### Dataset records
============

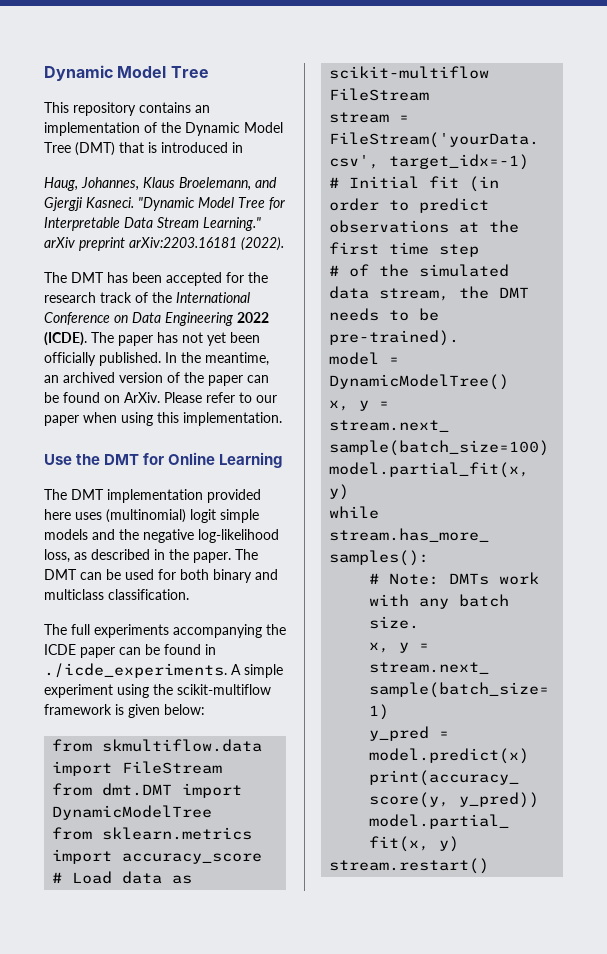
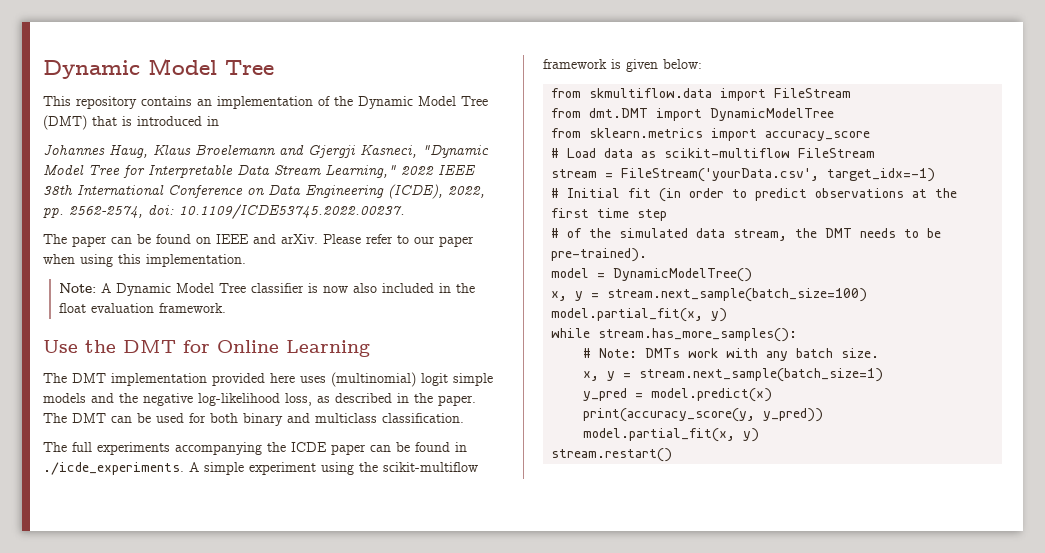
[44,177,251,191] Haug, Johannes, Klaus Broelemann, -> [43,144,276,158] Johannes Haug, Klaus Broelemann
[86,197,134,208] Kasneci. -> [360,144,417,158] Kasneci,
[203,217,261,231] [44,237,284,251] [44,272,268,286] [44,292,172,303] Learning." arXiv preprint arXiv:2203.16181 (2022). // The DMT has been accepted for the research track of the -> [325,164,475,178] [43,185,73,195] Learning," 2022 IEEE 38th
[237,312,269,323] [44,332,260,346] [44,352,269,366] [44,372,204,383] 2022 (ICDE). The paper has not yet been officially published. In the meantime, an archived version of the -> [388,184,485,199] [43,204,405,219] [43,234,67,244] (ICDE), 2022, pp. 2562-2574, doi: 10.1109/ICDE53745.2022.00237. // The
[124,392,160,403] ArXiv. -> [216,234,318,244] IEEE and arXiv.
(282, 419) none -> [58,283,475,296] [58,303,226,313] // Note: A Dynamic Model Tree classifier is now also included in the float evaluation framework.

============

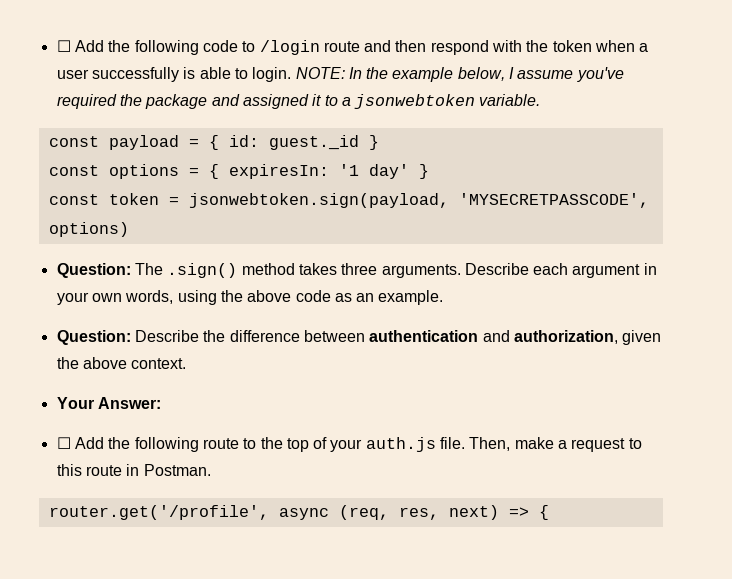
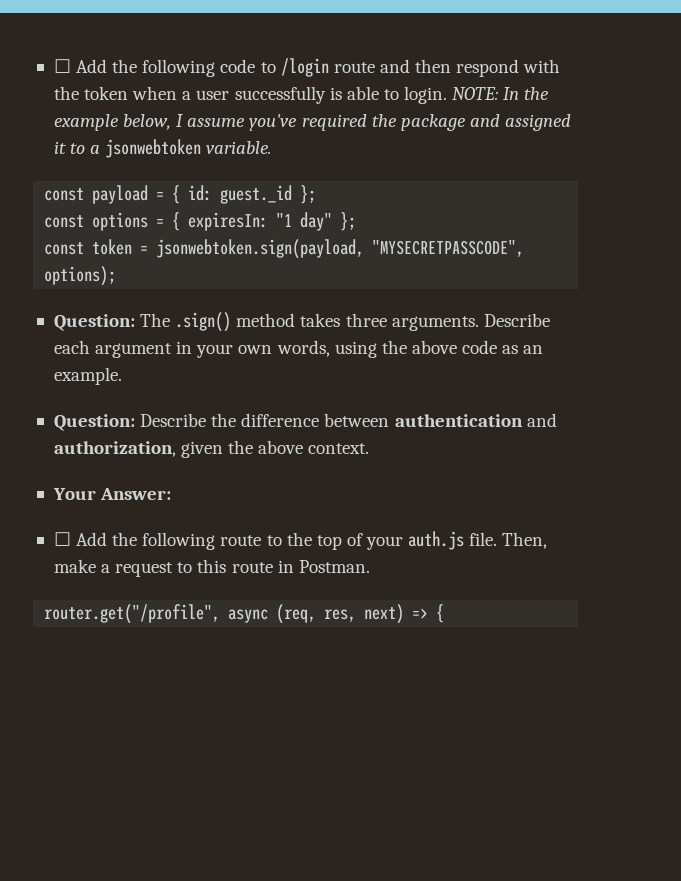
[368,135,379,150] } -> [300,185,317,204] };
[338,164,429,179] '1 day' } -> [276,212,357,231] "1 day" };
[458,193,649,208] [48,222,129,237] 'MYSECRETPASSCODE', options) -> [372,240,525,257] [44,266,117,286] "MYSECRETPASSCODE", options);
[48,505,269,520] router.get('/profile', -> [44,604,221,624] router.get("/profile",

============

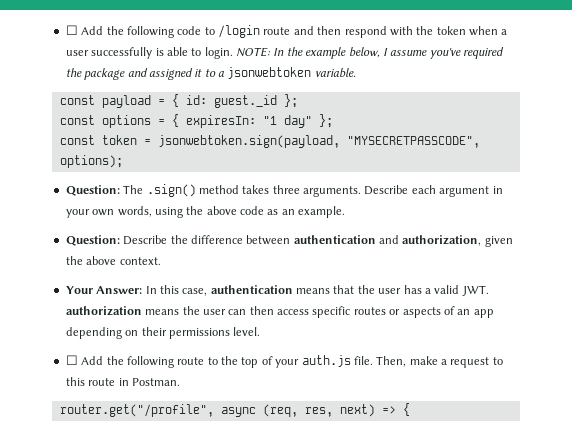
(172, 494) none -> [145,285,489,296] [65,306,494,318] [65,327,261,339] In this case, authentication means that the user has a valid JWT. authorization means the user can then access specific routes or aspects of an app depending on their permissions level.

============

After locating the line with "[44,177,251,191] Haug, Johannes, Klaus" in the material above, return it and each line after it exactly, ending at the line with "[237,312,269,323] [44,332,260,346] [44,352,269,366]".

### Written response
[44,177,251,191] Haug, Johannes, Klaus Broelemann, -> [43,144,276,158] Johannes Haug, Klaus Broelemann
[86,197,134,208] Kasneci. -> [360,144,417,158] Kasneci,
[203,217,261,231] [44,237,284,251] [44,272,268,286] [44,292,172,303] Learning." arXiv preprint arXiv:2203.16181 (2022). // The DMT has been accepted for the research track of the -> [325,164,475,178] [43,185,73,195] Learning," 2022 IEEE 38th
[237,312,269,323] [44,332,260,346] [44,352,269,366] [44,372,204,383] 2022 (ICDE). The paper has not yet been officially published. In the meantime, an archived version of the -> [388,184,485,199] [43,204,405,219] [43,234,67,244] (ICDE), 2022, pp. 2562-2574, doi: 10.1109/ICDE53745.2022.00237. // The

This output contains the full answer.